Genetic Programming in Designing Advanced Metamaterial Absorbers

Abstract

Metamaterials are artificial materials that possess properties otherwise not found in nature. The current state of metamaterial absorbers (MMA) in the lower gigahertz frequency (1-11 GHz) is sparse and commonly resides in the X-band (8-12 GHz). Typical 2D MMA have topologies designed by trial and error and are either compact with discrete operational frequencies or bulky and lossy to achieve broadband performance. Hybrid genetic programming (HGP) is proposed to create new compact design topologies in the lower gigahertz frequency with new material development. HGP can create new topologies optimized per input parameters, such as low frequency and high broadband absorptivity.

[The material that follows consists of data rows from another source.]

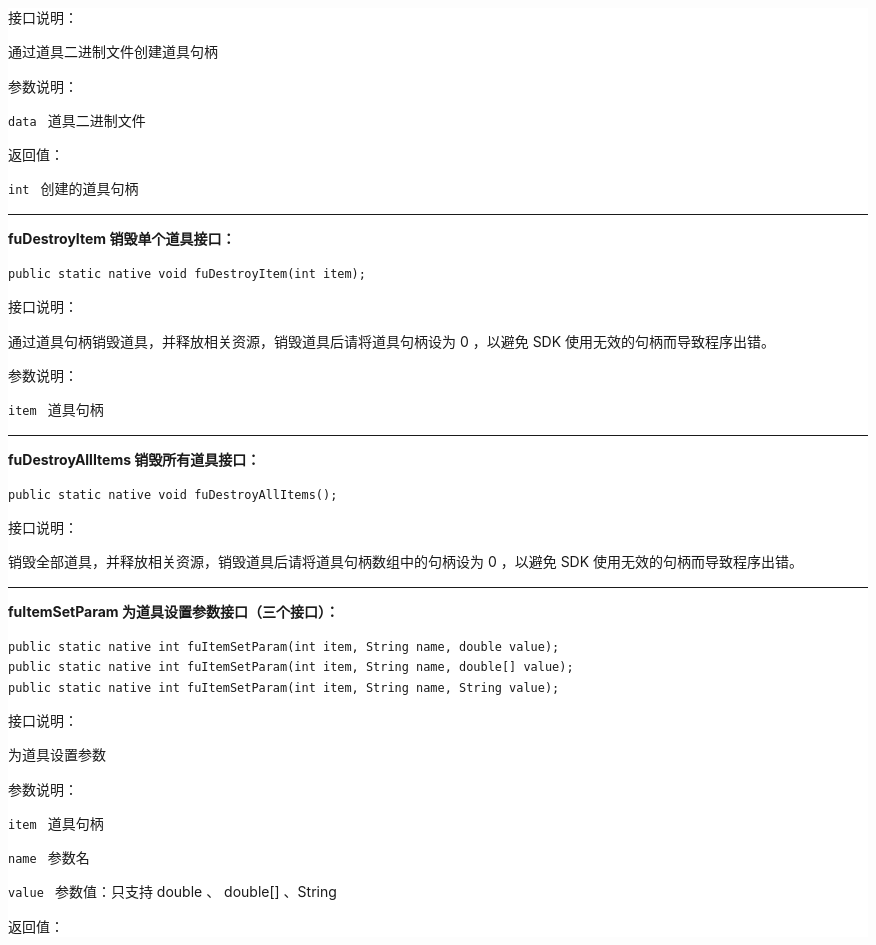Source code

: 接口说明：

通过道具二进制文件创建道具句柄

参数说明：

`data ` 道具二进制文件

返回值：

`int ` 创建的道具句柄

---

**fuDestroyItem 销毁单个道具接口：**

```
public static native void fuDestroyItem(int item);
```

接口说明：

通过道具句柄销毁道具，并释放相关资源，销毁道具后请将道具句柄设为 0 ，以避免 SDK 使用无效的句柄而导致程序出错。

参数说明：

`item ` 道具句柄

---

**fuDestroyAllItems 销毁所有道具接口：**

```
public static native void fuDestroyAllItems();
```

接口说明：

销毁全部道具，并释放相关资源，销毁道具后请将道具句柄数组中的句柄设为 0 ，以避免 SDK 使用无效的句柄而导致程序出错。

---

**fuItemSetParam    为道具设置参数接口（三个接口）：**

```
public static native int fuItemSetParam(int item, String name, double value);
public static native int fuItemSetParam(int item, String name, double[] value);
public static native int fuItemSetParam(int item, String name, String value);
```

接口说明：

为道具设置参数

参数说明：

`item ` 道具句柄

`name ` 参数名

`value ` 参数值：只支持 double 、 double[] 、String

返回值：
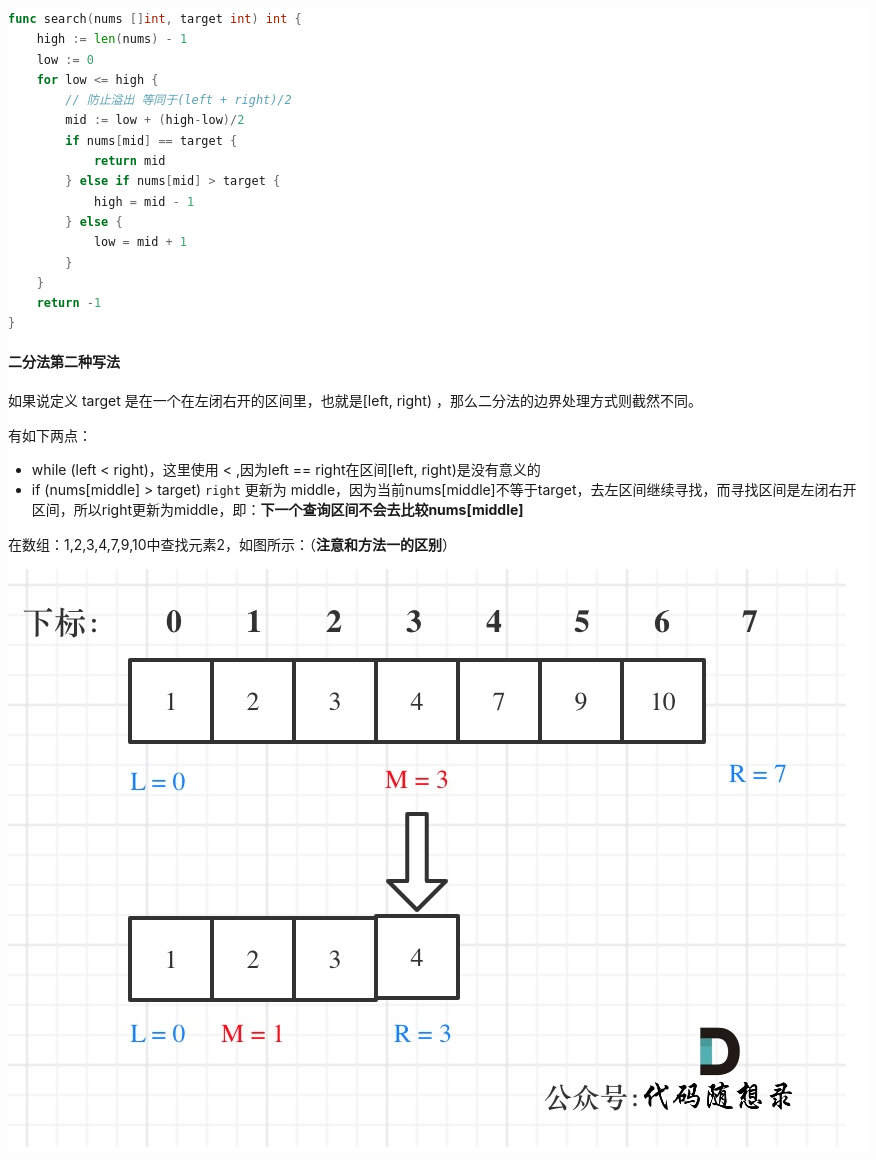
 ```go
func search(nums []int, target int) int {
	high := len(nums) - 1
	low := 0
	for low <= high {
		// 防止溢出 等同于(left + right)/2
		mid := low + (high-low)/2
		if nums[mid] == target {
			return mid
		} else if nums[mid] > target {
			high = mid - 1
		} else {
			low = mid + 1
		}
	}
	return -1
}

```



#### 二分法第二种写法

如果说定义 target 是在一个在左闭右开的区间里，也就是[left, right) ，那么二分法的边界处理方式则截然不同。

有如下两点：

- while (left < right)，这里使用 < ,因为left == right在区间[left, right)是没有意义的
- if (nums[middle] > target) `right` 更新为 middle，因为当前nums[middle]不等于target，去左区间继续寻找，而寻找区间是左闭右开区间，所以right更新为middle，即：**下一个查询区间不会去比较nums[middle]**

在数组：1,2,3,4,7,9,10中查找元素2，如图所示：（**注意和方法一的区别**）

![704.二分查找1](Go基础算法.assets/20210311153123632.jpg)
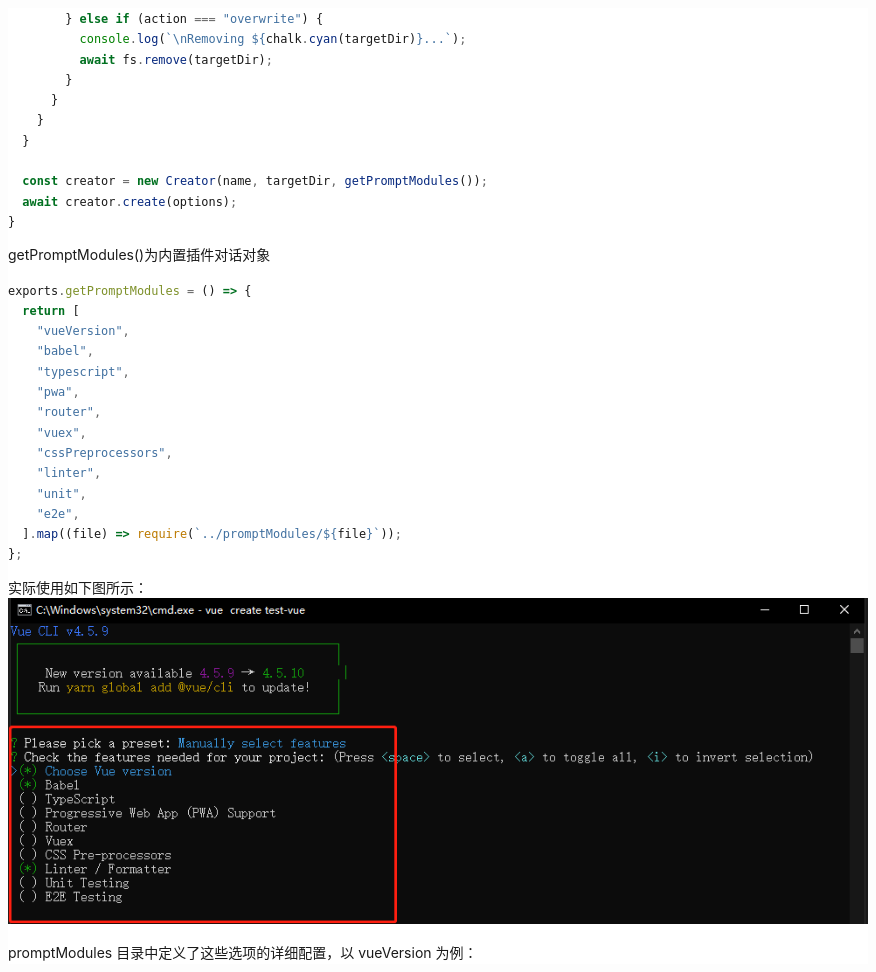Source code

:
 ```js
        } else if (action === "overwrite") {
          console.log(`\nRemoving ${chalk.cyan(targetDir)}...`);
          await fs.remove(targetDir);
        }
      }
    }
  }

  const creator = new Creator(name, targetDir, getPromptModules());
  await creator.create(options);
}
```

getPromptModules()为内置插件对话对象

```js
exports.getPromptModules = () => {
  return [
    "vueVersion",
    "babel",
    "typescript",
    "pwa",
    "router",
    "vuex",
    "cssPreprocessors",
    "linter",
    "unit",
    "e2e",
  ].map((file) => require(`../promptModules/${file}`));
};
```

实际使用如下图所示：  
![inquire](./imgs/8.png)

promptModules 目录中定义了这些选项的详细配置，以 vueVersion 为例：
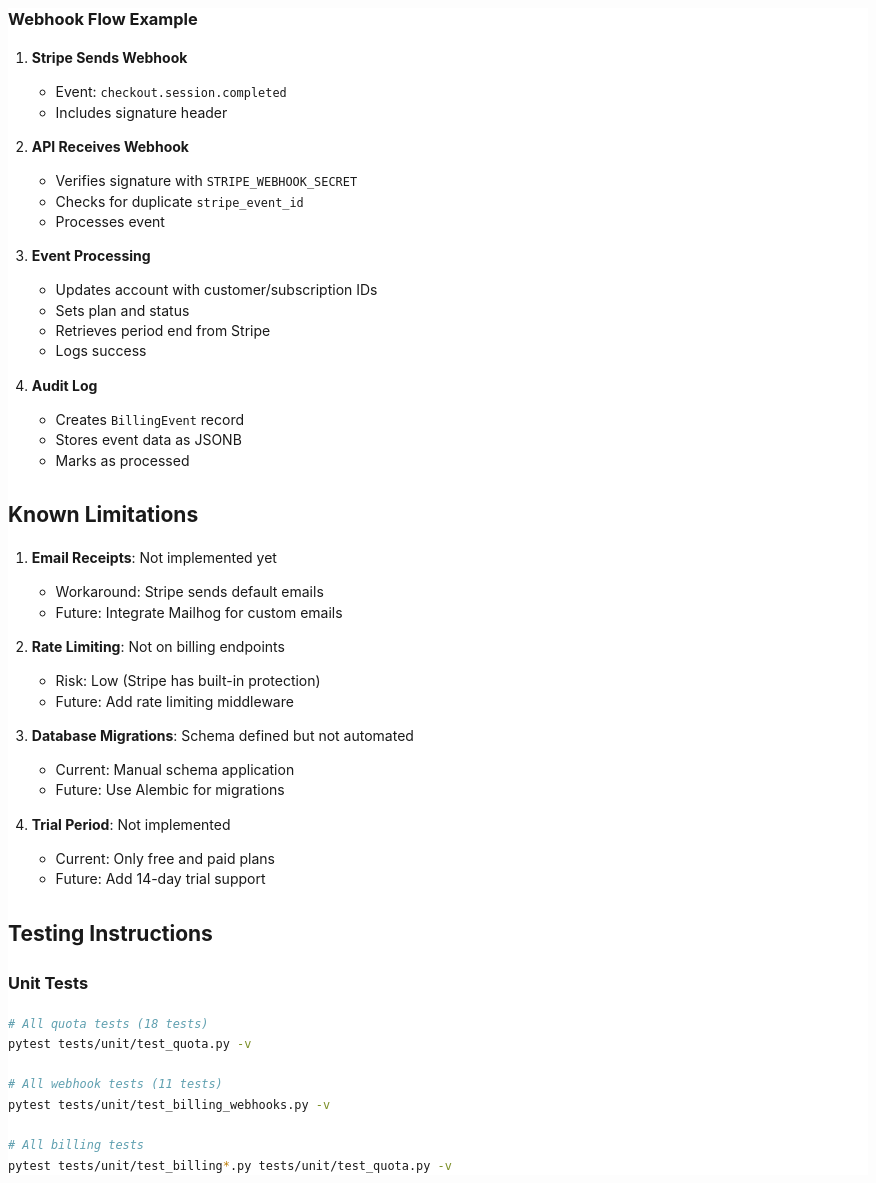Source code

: ### Webhook Flow Example

1. **Stripe Sends Webhook**
   - Event: `checkout.session.completed`
   - Includes signature header
   
2. **API Receives Webhook**
   - Verifies signature with `STRIPE_WEBHOOK_SECRET`
   - Checks for duplicate `stripe_event_id`
   - Processes event
   
3. **Event Processing**
   - Updates account with customer/subscription IDs
   - Sets plan and status
   - Retrieves period end from Stripe
   - Logs success
   
4. **Audit Log**
   - Creates `BillingEvent` record
   - Stores event data as JSONB
   - Marks as processed

## Known Limitations

1. **Email Receipts**: Not implemented yet
   - Workaround: Stripe sends default emails
   - Future: Integrate Mailhog for custom emails
   
2. **Rate Limiting**: Not on billing endpoints
   - Risk: Low (Stripe has built-in protection)
   - Future: Add rate limiting middleware

3. **Database Migrations**: Schema defined but not automated
   - Current: Manual schema application
   - Future: Use Alembic for migrations

4. **Trial Period**: Not implemented
   - Current: Only free and paid plans
   - Future: Add 14-day trial support

## Testing Instructions

### Unit Tests
```bash
# All quota tests (18 tests)
pytest tests/unit/test_quota.py -v

# All webhook tests (11 tests)
pytest tests/unit/test_billing_webhooks.py -v

# All billing tests
pytest tests/unit/test_billing*.py tests/unit/test_quota.py -v
```
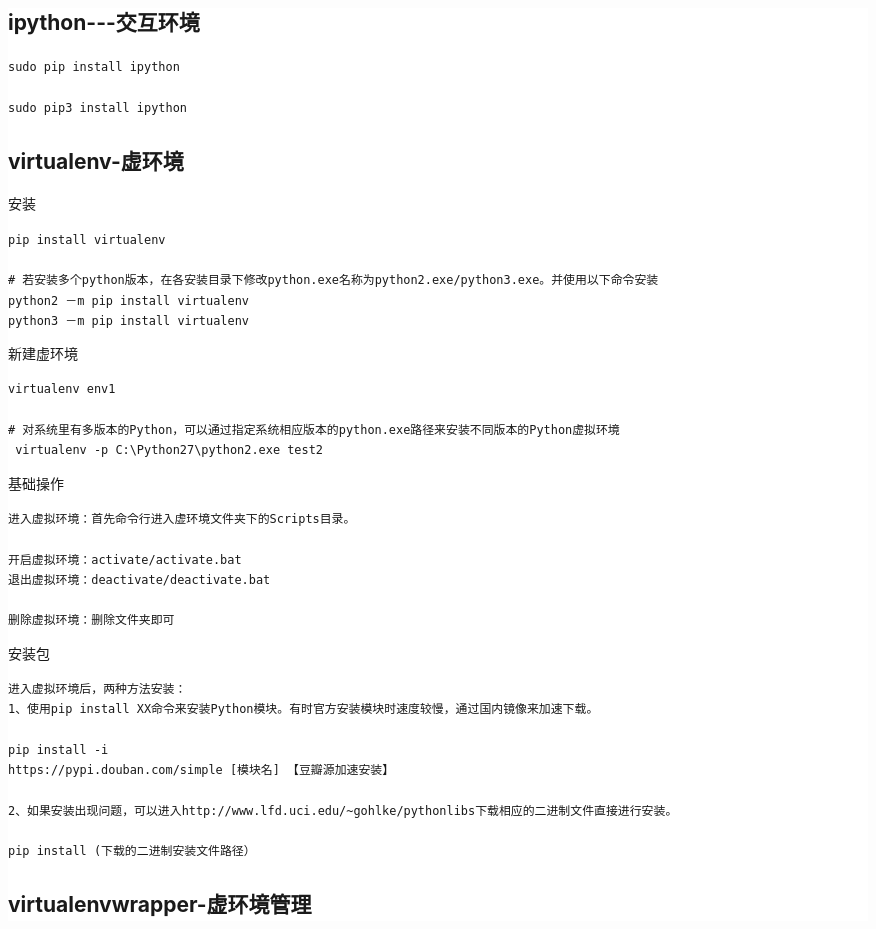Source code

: ## ipython---交互环境

```
sudo pip install ipython

sudo pip3 install ipython
```



## virtualenv-虚环境

安装

```
pip install virtualenv

# 若安装多个python版本，在各安装目录下修改python.exe名称为python2.exe/python3.exe。并使用以下命令安装
python2 －m pip install virtualenv
python3 －m pip install virtualenv
```

新建虚环境

```
virtualenv env1

# 对系统里有多版本的Python，可以通过指定系统相应版本的python.exe路径来安装不同版本的Python虚拟环境
 virtualenv -p C:\Python27\python2.exe test2 
```

基础操作

```
进入虚拟环境：首先命令行进入虚环境文件夹下的Scripts目录。

开启虚拟环境：activate/activate.bat
退出虚拟环境：deactivate/deactivate.bat

删除虚拟环境：删除文件夹即可
```

安装包

```
进入虚拟环境后，两种方法安装：
1、使用pip install XX命令来安装Python模块。有时官方安装模块时速度较慢，通过国内镜像来加速下载。

pip install -i
https://pypi.douban.com/simple [模块名] 【豆瓣源加速安装】

2、如果安装出现问题，可以进入http://www.lfd.uci.edu/~gohlke/pythonlibs下载相应的二进制文件直接进行安装。

pip install (下载的二进制安装文件路径）
```

## virtualenvwrapper-虚环境管理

These designs are built and simulated in Ansys High-Frequency Simulation Software (HFSS) and evaluated by HGP. Additional topologies, such as graphene and resistive sheet patterning, and resistive sheet insert, are explored and implemented with HGP to create compact, low-gigahertz frequency and high-absorptivity MMAs. The graphene-based and resistive sheet-based patterned designs achieved 80% bandwidth above 80% absorptivity from 4.6 to 11 GHz, up to 15 GHz, and from 3.83 to 9.13 GHz, respectively. Preliminary measurements of a fabricated resistive sheet insert design aligned with simulated results.